Before the jukebox musical, back when Mamma Mia!, Jersey Boys and Viva Forever! were still dollar-shaped glints in an as-yet-unborn producer’s eye, there was the pasticcio opera. Literally a musical ‘pastry’ or ‘pie’, these brought together arias from different operas, often by different composers, in a single work, designed as a way of feeding an 18th-century public whose appetite for opera was greater than composers’ ability to sate it with new music.
Everyone did it — Vivaldi, Mozart, Haydn, and of course that ultimate musical pragmatist Handel — but that didn’t make the practice any the more respectable, as one satirist’s pasticcio ‘recipe’ makes clear.
Pick out about an hundred Italian Airs from several Authors, good, or bad, it signifies nothing. Among these, make use of …such as please your Fancy best …When this is done, you must make a Bargain with some Mungril Italian Poet …then deliver it into the Hands of some Amanuensis, that understands Musick better than your self, to Transcribe the Score, and the Parts.

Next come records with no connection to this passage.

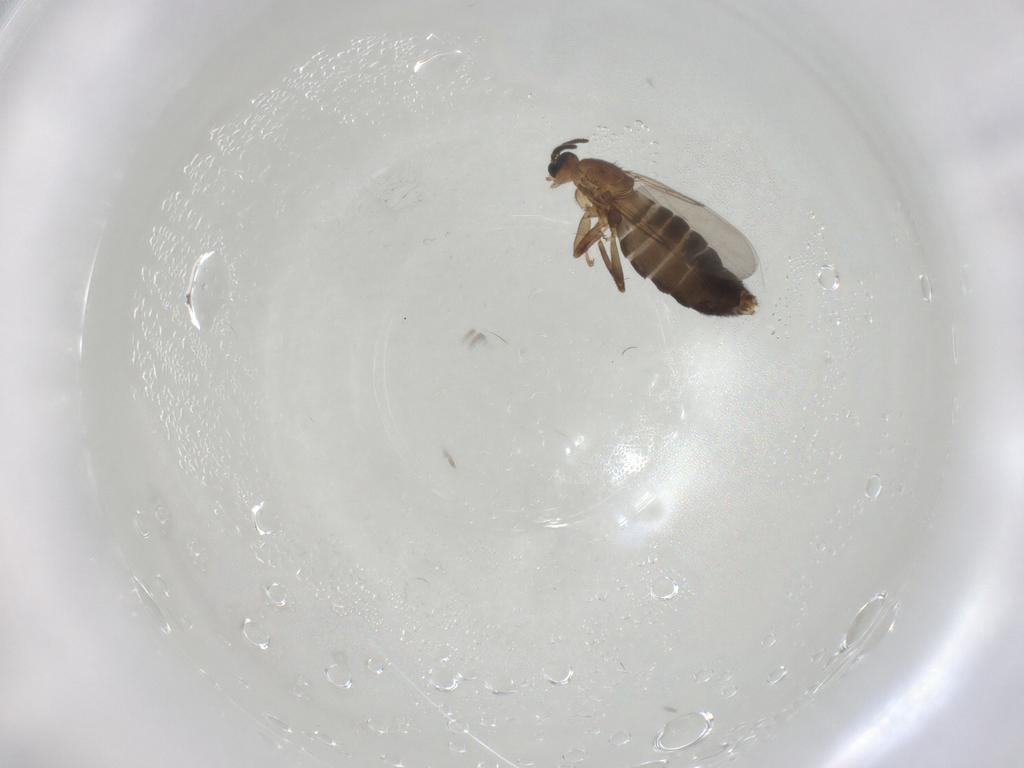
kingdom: Animalia
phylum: Arthropoda
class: Insecta
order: Diptera
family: Scatopsidae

To 18th-century critics in thrall to the new psychological dramas of Metastasio this cut-and-paste approach was anathema, but what about a contemporary audience? Rather than risk hundreds of minor baroque curiosities, pasticcios offer us the chance to skip straight to the highlights — to get some 20 operas for the price of a single evening. The musical maths makes sense, but can an opera of best bits really add up to a satisfying whole? The London Handel Festival offered two different answers this week, with the modern UK premières of pasticcios Giove in Argo and Catone in Utica.

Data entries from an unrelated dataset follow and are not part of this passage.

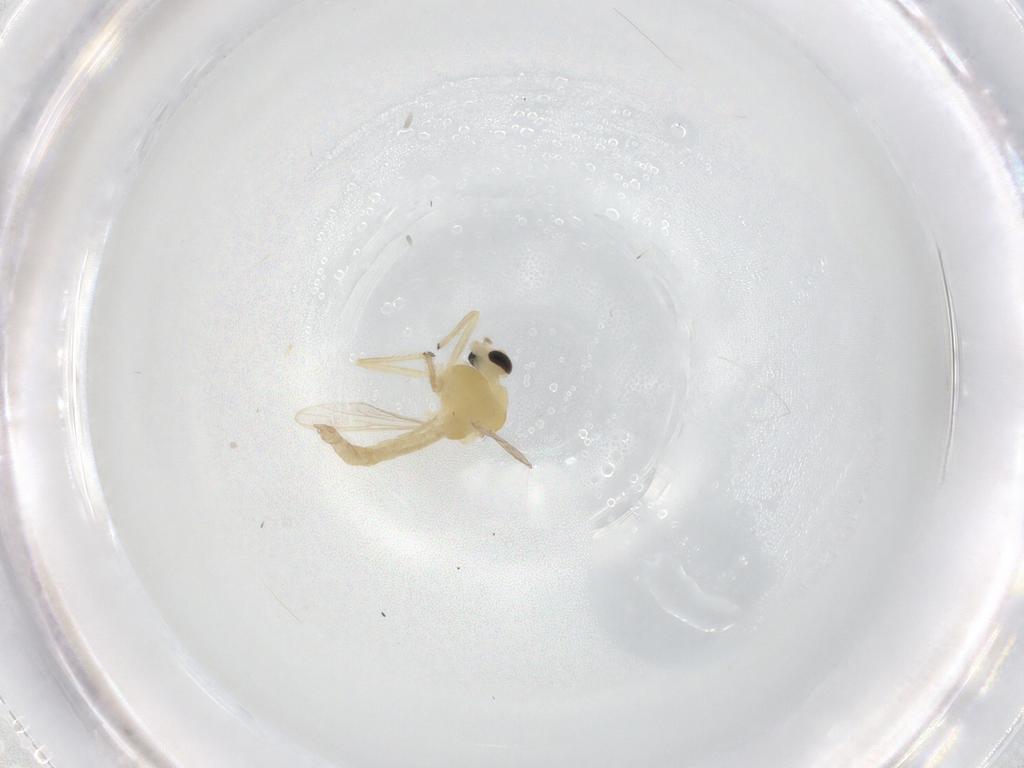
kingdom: Animalia
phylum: Arthropoda
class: Insecta
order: Diptera
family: Chironomidae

Giove is an oddity, one of only three pasticcios Handel produced of his own music. While the plot combines Ovid’s stories of Io (Iside, here) and Calisto, the score features arias from the composer’s London hits Faramondo, Ezio and Alcina, among others. If the result isn’t quite the ‘unsatisfactory hodgepodge’ it has famously been described as, then it’s not exactly elevated drama either. Tackled in the London Handel Festival’s typically colourful and irreverent style, mindful of a happy ending that’s more convenient than convincing, Giove might have fared better than it does when weighed down by director James Bonas’s overcomplicated vision.
Diana’s nymphs (of both sexes, curiously) are samurai by way of the Eastern Bloc, patrolling futuristic woods, into which Osiri (Nicholas Morton, unaccountably styled as a schoolboy on his D of E expedition) and the hapless Calisto and Iside (Sofia Larsson and Angela Simkin) stray. Direction calls fussy attention to da capos, demanding that the RCM’s student singers keep striving after non-existent naturalism when the real interest is all in the music.
This really is a fine score, with hits piling up until Act III almost topples over under their cumulative weight. We’re carried along on the swift speeds and stylish delivery of Laurence Cummings and his band, supporting the excellent student chorus and slightly more uneven cast. Simkin dominates — a mezzo with both power and a lovely range of expressive colour — matched for presence by Morton’s Osiri. Faced with the feisty Simkin and Larsson’s urgent (if sometimes underpowered) Calisto, it’s hard to see Peter Aisher’s Giove as a predatory seducer. Gifted here with some of Handel’s finest vocal writing, he fails to project anything like the authority achieved by the women, fatally unbalancing a score whose drama is already so secondary to its musical spectacle.
Handel’s Catone in Utica casts its musical net wider than Giove, incorporating arias by Vivaldi, Hasse, Porpora and Vinci into a framework provided loosely by a Leonardo Leo/Metastasio original. In this one-off concert performance by Opera Settecento, featuring neither surtitles nor freely available libretto, the Roman plot was frankly baffling, but it says a lot about the nature of pasticcio that it really didn’t matter.
With recitative slashed to the minimum and tragedy soft-pedalled in favour of tempestuous virtuosity, musical sensation was everything. Directing from the harpsichord, Tom Foster whipped his orchestra into a joyous frenzy, strings supplying all the rhetoric lost by the words in the thick acoustic of St George’s, Hanover Square, goading the superb young cast on to ever-greater agility. Handel Festival regular Emilie Renard was a boyishly believable Arbace, while bass-baritone Christopher Jacklin’s Cesare alternately thundered and shimmied in coloratura all the more thrilling for being so completely unexpected. Stealing hearts and laurels, though, was 2014 Ferrier Award-winner Christina Gansch. A 24-carat voice allied to real dramatic poise, at only 25 this soprano is already everything this repertoire was designed to showcase. Gesamtkunstwerk be damned; sometimes opera doesn’t need to be everything to be really something. Pasticcio’s empty virtuosity makes a star of music itself. When that music is as good as this, who needs or wants more?